Retain Your Knowledge
Reading 100 books every year isn’t valuable unless you can retain what you’ve read. The goal should be to accumulate a large base of knowledge. Based on some research I reference in Age of Agility, I have developed a three-step system to retain what I read.
1. Destroy Your Books: If you love your books, you will destroy them. I highlight, make notes in the margins, bend the spine, and flip the front cover around so it’s touching the back. Yes, book collectors, I can feel your blood pressure rising! I love my books—I just love them in a different way than a collector. Books should be used as the tools they are, not put on a shelf to collect dust. (I also keep my books to use as a reference later, when I need a refresher.)
2. Summarize: After reading, I summarize the main points in a Word doc. Recalling what you learn and putting the key concepts in your own words helps your brain conceptualize the information and it makes it sticky—it’s easier to recall something if you’ve already recalled it once. Another benefit of putting your notes into a document is that it’s searchable; if you can only remember a word or two, the search function makes it easy to find. Posting a review to Amazon or Goodreads is a great practice to get into (one I need to do more often), and can lead to a conversation about the concept you are working to retain.

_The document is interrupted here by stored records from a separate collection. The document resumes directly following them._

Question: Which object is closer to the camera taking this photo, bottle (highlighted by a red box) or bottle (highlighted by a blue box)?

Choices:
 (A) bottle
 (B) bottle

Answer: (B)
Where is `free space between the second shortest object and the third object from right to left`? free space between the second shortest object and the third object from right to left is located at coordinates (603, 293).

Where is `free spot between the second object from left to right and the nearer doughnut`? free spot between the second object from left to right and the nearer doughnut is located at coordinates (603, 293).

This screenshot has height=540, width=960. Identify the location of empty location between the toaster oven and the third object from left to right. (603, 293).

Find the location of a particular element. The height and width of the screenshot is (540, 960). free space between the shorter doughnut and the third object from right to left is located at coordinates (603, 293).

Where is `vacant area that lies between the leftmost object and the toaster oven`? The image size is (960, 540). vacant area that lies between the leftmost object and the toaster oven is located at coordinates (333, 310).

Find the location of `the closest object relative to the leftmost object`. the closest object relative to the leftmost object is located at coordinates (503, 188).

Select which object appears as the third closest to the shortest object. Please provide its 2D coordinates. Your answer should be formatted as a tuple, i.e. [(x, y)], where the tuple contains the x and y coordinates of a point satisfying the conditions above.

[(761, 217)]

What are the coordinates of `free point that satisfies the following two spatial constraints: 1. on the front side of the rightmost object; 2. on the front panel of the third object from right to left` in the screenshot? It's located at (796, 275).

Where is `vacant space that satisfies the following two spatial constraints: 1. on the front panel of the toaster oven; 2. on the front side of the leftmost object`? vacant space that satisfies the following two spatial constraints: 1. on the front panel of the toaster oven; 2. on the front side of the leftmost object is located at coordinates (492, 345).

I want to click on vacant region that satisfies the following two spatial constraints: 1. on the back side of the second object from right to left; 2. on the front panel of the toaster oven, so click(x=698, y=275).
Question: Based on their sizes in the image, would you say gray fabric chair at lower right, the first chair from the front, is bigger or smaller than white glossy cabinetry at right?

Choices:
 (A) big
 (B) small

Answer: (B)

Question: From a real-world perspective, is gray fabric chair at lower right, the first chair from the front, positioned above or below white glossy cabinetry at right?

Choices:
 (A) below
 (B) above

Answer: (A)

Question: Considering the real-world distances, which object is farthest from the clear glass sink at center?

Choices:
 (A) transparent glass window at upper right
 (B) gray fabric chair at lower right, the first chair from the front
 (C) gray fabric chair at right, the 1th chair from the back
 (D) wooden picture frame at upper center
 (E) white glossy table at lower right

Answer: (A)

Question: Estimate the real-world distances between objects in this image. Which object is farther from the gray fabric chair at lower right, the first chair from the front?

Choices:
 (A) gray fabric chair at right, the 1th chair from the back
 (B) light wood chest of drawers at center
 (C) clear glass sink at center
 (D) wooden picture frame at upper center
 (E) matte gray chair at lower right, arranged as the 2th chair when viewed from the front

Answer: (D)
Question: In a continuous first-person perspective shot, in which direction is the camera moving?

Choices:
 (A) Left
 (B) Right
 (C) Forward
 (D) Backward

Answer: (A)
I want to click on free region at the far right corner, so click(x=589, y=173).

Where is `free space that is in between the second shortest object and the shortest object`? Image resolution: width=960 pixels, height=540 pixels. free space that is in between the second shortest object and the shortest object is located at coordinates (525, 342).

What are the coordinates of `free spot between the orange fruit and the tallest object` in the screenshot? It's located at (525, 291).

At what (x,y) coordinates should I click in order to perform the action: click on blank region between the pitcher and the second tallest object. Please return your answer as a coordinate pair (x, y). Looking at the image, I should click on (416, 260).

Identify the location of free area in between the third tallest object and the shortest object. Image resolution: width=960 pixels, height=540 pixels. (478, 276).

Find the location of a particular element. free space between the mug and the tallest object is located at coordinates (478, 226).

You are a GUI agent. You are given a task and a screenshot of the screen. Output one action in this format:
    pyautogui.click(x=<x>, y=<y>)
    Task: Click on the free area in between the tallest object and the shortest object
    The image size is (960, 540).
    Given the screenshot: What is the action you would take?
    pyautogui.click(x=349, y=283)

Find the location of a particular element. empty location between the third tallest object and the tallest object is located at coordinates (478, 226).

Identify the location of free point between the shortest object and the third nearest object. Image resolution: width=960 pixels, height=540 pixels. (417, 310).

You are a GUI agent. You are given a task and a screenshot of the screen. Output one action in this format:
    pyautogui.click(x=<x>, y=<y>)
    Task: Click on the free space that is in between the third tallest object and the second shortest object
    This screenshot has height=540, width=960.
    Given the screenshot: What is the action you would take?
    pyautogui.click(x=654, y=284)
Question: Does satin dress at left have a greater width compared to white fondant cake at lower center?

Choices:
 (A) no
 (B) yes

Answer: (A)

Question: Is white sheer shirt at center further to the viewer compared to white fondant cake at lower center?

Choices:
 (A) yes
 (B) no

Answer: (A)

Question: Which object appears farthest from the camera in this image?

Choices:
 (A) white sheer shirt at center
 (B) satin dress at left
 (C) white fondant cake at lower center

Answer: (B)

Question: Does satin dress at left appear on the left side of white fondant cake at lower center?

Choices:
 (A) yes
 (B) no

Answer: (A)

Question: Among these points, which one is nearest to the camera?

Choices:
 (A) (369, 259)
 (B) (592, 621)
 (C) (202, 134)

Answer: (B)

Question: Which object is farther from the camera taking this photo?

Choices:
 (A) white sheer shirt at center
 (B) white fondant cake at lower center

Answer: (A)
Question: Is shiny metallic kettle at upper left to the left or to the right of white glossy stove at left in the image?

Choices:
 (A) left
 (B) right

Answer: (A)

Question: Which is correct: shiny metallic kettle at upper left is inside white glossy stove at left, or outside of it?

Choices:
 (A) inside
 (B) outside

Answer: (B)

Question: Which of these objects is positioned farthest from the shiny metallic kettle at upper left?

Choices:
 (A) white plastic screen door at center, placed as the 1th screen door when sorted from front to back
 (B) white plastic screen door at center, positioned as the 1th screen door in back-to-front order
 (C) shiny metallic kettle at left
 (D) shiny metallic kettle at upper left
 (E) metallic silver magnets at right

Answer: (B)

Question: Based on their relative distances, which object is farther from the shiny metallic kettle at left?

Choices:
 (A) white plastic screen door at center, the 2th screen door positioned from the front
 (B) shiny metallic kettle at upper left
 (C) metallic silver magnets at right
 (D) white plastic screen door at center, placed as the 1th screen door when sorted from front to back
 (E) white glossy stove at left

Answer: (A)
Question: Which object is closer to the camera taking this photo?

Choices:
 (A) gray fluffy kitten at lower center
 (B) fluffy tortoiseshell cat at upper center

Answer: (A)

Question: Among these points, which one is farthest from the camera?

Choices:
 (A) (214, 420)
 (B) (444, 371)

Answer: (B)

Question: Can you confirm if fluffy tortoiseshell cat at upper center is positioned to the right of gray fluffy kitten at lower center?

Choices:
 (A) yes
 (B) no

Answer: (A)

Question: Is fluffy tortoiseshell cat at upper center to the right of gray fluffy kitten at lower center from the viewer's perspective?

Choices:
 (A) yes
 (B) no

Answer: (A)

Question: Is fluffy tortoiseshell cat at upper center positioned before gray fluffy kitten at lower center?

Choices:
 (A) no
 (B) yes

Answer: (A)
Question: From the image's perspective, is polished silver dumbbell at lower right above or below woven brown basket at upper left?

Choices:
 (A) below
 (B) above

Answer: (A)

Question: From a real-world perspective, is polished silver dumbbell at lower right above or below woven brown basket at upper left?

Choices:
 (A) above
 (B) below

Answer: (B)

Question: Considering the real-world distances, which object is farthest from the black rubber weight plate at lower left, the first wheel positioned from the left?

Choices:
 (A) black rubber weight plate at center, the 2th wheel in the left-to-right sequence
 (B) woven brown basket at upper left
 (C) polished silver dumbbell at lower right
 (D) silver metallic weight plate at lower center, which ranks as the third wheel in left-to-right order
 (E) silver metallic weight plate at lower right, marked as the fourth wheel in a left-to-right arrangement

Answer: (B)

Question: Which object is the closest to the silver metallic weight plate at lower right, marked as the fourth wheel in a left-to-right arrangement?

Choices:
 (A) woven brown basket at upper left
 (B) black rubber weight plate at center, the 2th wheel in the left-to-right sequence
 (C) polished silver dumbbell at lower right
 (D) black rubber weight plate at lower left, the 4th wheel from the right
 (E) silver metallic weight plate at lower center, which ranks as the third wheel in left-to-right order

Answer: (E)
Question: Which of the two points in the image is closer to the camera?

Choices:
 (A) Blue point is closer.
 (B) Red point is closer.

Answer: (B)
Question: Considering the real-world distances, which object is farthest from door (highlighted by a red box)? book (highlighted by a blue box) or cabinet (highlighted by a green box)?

3. Put the Knowledge into Practice. Have a conversation with someone about what you learned. In a way, you are teaching what you are learning, and the best way to learn something is by teaching it. When I tell a friend about a book I’m reading, they often have questions, which encourages me to meditate on what I’ve read on a deeper level.
Whether your goal is to read a book per week or listen to a new podcast every month, you are capable to learning more (and retaining it) than you think.
More than luck,
*1000th unique book. I’ve read hundreds multiple times. Good books should shared and read often.
**You can do this by monitoring your day in 15-minute increments to see if you really are too busy—chances are, you are making something a priority you shouldn’t.